Top memory consumer(s):
sort operations used for analytic OVER() clauses: 100%
From the user
because the original dataset that contains 7B+ unique identifiers (which means that some FeatureViews of it can have 30B+ rows)
Steps to reproduce
It's necessary to run a get_historical_features() call that queries feature views with a large amount of rows. It's not clear what the exact size of the table should be before an OOM exception is thrown.
Possible Solution
The original point-in-time join query for BigQuery was written in Feast 0.3 and used up to 0.7. The original query also suffered from OOM problems, but those problems were resolved. A possible reason why the current query doesn't work is because there are slight differences in how this query is executed compared to Feast 0.7.

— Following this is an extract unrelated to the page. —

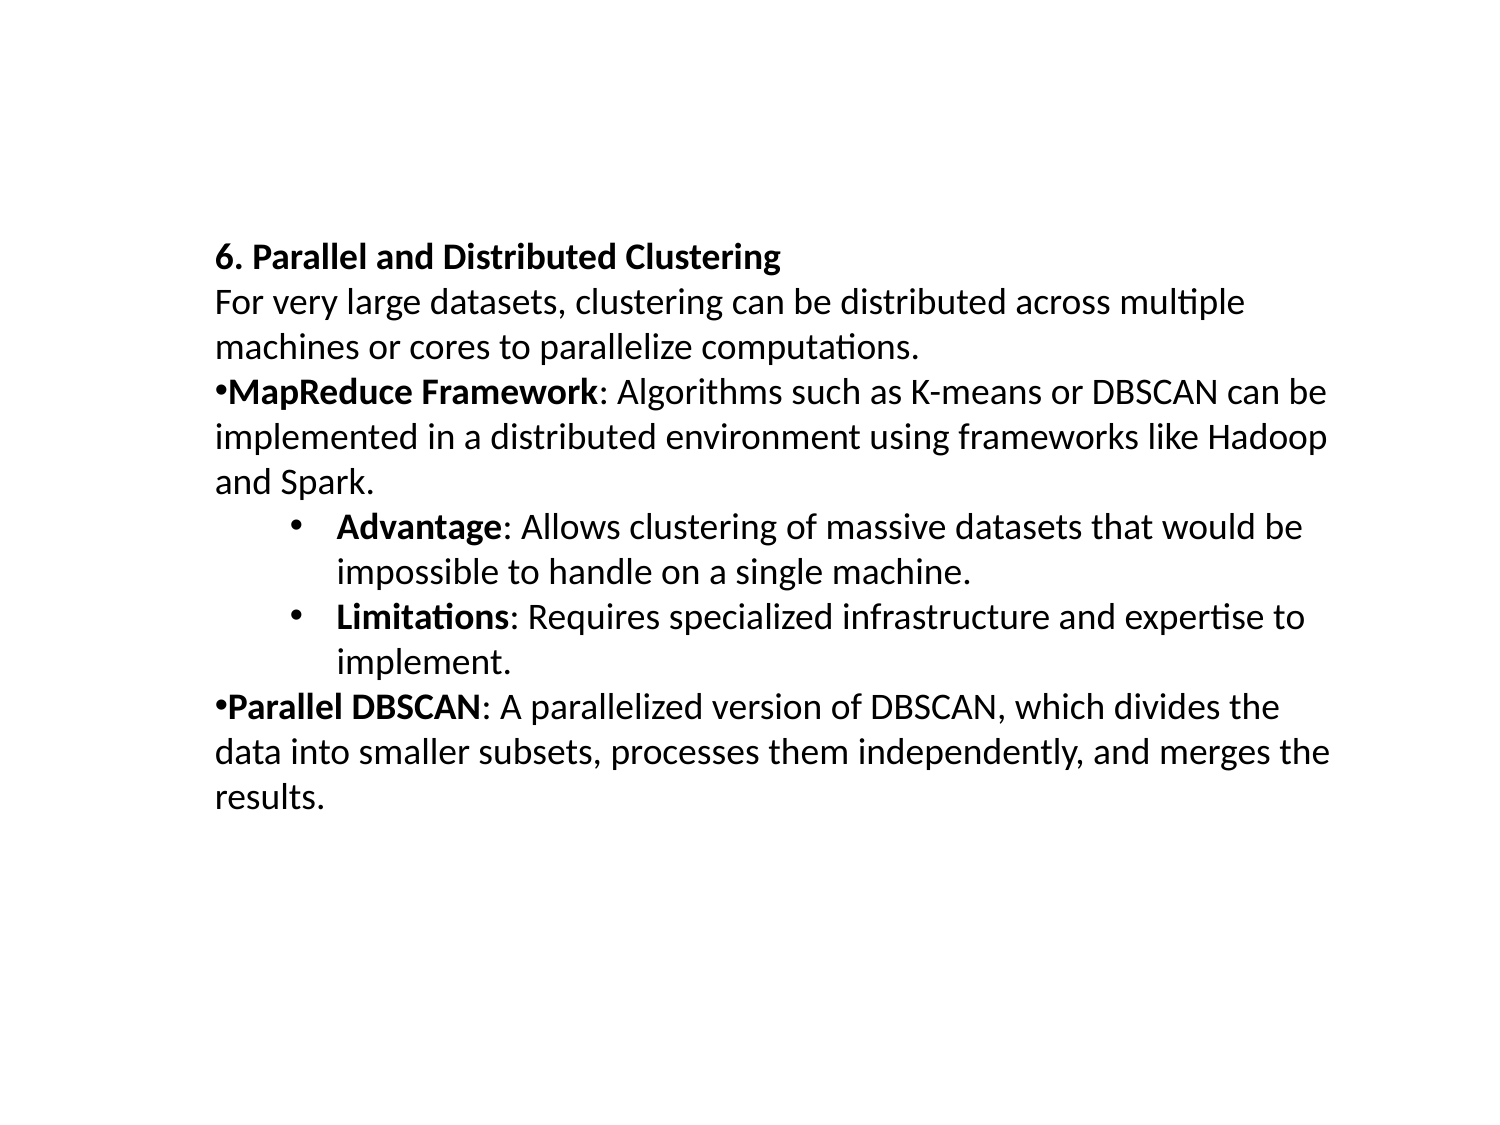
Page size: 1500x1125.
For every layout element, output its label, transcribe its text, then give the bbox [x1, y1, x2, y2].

- We are adding unique Ids to entity rows in the entity table. We can use Use GENERATE_UUID() instead of ROW_NUMBER() since it doesn't require the whole dataset to be collected on a single node.
- We can also compute the unique Ids a single time as part of creating the entity table, instead of doing it as part of a WITH clause.
- The original BigQuery query did not join all feature views to the entity dataframe in a single query. It joined all feature views in separate queries which produced temporary tables. Once these tables had gone through point-in-time joins, their row count is significantly reduced (to the size of the entity table), after which they can be joined together safely using a single query. We would just need to separate out this query and make sure that the for loop here creates new temp tables instead of keeping all data in memory.
- An easy optimization is to filter the feature view based on the outer bounds of date ranges of the entity dataframe. We should never be able to query further back than the first date of the entity dataframe (minus TTL).
Context: The reason we run the complete historical retrieval in a single query at the moment is because it doesn't require write permissions from Feast users in BigQuery. Once we move to creating temp tables, we will be forced to ask users to have write permissions.
This issue has been automatically marked as stale because it has not had recent activity. It will be closed if no further activity occurs. Thank you for your contributions.